What the task requires: Write the next part of the passage about McCormick, Harbaugh and Bo Schembechler, starting after its final sentence.

Passage shown:
■ ■ ■ ■
For the rest of the summer, McCormick trained harder than ever alongside Schembechler’s football team, which included a young Harbaugh. On the basketball court, McCormick went on to lead his team to the NIT championship, was MVP and the No. 12 pick during the most legendary NBA draft of all time.
Recalling his meeting with Schembechler, McCormick said he's grateful for the push.
“As I was walking to the football building across the parking lot, I thought, ‘God, thank you very much. I prayed for a message about my purpose, and you gave me Bo Schembechler,’” McCormick said.
For his part, Harbaugh recounted growing up wanting to be a quarterback and praying every Sunday at Mass to be 6’3” and 200 pounds.
“My huge obstacle was that there had never been a Harbaugh that had grown to over six feet. In the history of the Harbaugh, my dad was just about 5'11", and no other Harbaugh had, either. To make matters worse, my maternal grandfather was born in Sicily, about 5"4" and was a very small-boned man,” Harbaugh quipped. “So that was the obstacle. 'How am I going to get there?' The other thing I heard, besides praying and asking God, is, if you drink milk, you will get big and strong.”
Harbaugh joked about becoming the milk distributor at his school in order to get his hands on as much milk as possible. His prayer and milk paid off, however: When he reported to the NFL scouting combine, Harbaugh weighed in at 6’3”, 205 pounds.
As a young athlete, Harbaugh said he struggled to put others first — a lesson he's learned in spades since becoming a coach and father.
■ ■ ■ ■
Source material:

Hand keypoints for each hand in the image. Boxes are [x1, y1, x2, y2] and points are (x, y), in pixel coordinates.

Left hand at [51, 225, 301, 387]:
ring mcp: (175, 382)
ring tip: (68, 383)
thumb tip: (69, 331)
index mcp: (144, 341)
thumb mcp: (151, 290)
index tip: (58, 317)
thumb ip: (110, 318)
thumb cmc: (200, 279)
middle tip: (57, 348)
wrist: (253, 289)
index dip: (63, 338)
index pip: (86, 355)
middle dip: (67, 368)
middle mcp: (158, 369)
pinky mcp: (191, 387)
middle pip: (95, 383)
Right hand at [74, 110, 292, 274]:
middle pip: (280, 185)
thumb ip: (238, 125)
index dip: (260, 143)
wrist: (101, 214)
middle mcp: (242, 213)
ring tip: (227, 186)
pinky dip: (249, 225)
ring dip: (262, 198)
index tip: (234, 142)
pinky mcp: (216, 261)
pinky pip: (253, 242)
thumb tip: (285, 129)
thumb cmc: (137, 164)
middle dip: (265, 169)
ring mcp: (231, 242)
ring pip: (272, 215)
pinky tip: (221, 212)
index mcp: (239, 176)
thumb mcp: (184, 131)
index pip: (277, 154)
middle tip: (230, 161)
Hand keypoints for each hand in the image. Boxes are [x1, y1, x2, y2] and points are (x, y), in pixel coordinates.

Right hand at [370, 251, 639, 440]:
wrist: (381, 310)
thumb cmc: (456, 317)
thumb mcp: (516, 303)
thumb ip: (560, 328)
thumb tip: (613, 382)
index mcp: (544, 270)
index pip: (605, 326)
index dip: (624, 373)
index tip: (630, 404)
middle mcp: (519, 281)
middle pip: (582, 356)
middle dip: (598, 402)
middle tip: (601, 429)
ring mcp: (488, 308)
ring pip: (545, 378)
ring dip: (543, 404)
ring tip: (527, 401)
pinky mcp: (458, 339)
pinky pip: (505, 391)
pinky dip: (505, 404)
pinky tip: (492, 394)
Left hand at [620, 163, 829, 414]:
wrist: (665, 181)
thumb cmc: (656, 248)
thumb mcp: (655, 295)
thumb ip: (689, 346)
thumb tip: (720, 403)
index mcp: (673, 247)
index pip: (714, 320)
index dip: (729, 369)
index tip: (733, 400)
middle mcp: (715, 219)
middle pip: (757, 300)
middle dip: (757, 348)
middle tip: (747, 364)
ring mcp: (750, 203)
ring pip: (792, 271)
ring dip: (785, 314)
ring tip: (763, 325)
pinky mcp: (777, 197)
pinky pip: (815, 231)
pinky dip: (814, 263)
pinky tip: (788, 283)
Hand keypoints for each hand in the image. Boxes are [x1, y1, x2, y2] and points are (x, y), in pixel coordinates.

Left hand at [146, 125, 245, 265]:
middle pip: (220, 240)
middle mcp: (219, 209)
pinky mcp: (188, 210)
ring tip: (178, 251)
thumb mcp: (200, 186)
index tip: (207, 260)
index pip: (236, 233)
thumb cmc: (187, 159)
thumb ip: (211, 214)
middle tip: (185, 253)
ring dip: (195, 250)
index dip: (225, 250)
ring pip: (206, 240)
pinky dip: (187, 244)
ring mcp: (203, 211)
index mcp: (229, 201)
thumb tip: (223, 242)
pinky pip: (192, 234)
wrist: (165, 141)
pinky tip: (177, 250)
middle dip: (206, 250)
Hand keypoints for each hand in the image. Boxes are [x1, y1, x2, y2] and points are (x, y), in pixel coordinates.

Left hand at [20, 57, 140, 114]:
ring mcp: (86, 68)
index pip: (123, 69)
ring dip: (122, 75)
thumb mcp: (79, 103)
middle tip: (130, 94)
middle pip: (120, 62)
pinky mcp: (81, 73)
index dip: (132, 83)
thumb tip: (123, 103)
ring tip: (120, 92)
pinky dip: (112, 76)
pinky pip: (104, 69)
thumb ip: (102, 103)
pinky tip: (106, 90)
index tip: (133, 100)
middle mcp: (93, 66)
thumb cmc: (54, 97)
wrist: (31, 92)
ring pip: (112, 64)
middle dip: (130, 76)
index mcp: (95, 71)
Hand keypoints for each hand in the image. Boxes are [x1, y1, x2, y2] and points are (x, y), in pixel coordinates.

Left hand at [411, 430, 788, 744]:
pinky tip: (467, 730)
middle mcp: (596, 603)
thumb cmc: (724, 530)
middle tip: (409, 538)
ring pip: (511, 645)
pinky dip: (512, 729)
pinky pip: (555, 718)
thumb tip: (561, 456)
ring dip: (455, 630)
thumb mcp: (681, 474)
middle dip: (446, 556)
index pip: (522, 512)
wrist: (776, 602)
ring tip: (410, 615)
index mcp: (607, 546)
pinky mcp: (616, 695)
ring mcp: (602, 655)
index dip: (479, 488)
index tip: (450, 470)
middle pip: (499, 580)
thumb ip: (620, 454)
■ ■ ■ ■
Output of the task:
“I am really trying to make up for that first half of my life where it was really all about me,” Harbaugh said. “The coaching aspect has really helped immensely. I think the first half of my life was very focused on myself, and what I wanted to accomplish, and this last half of my life, I feel like it's not about me anymore, it is about those I am close to, about faith, family and still football. My wife, my kids, the players that I coach, and the other coaches on our staff.”
Fr. Riccardo asked both men to name their own most influential coach, citing McCormick’s time under Bobby Knight and Pat Riley and Harbaugh’s time with Schembechler. However, to his surprise, both men cited their fathers, instead.
“My dad was my accountability partner,” McCormick said. “He pushed me, and he also encouraged me, and he was my best coach.”
When he was young, Harbaugh said, his father, Jack Harbaugh, always relied on quirky, encouraging phrases, including one the younger Harbaugh has frequently adopted: “Attack each day with an enthusiasm unknown to mankind.”
Now, Harbaugh tries to encourage his players with another expression: “Do you.”
“(Michigan quarterback) J.J. McCarthy, he kept saying, ‘Do you, coach,’” Harbaugh said. “It started resonating with me, and I started saying to all of my players, my kids: ‘Do you — it’s working,’” adding, “whoever you are, don’t get a big head."
McCormick concurred, adding adversity doesn't define a person, but one's faith and character do.
“During my career, I was on eight teams, traded seven times. There were negative articles in the paper that the (general manager) can’t stand (me); he is trying to trade (me),” McCormick said. “There is always turmoil with your teammates. During my career, I had three concussions, 20 stitches, a broken nose, dislocated shoulder, torn rotator cuff, surgery for torn retina, surgery for a detached retina, broken ribs, 10 knee surgeries, a broken foot, a cracked toe — I once had athlete's foot.
“But the thing that I learned is, I know adversity is coming, and I am going to keep praying," McCormick said. "And I am going to know that I can persevere, and I can overcome.”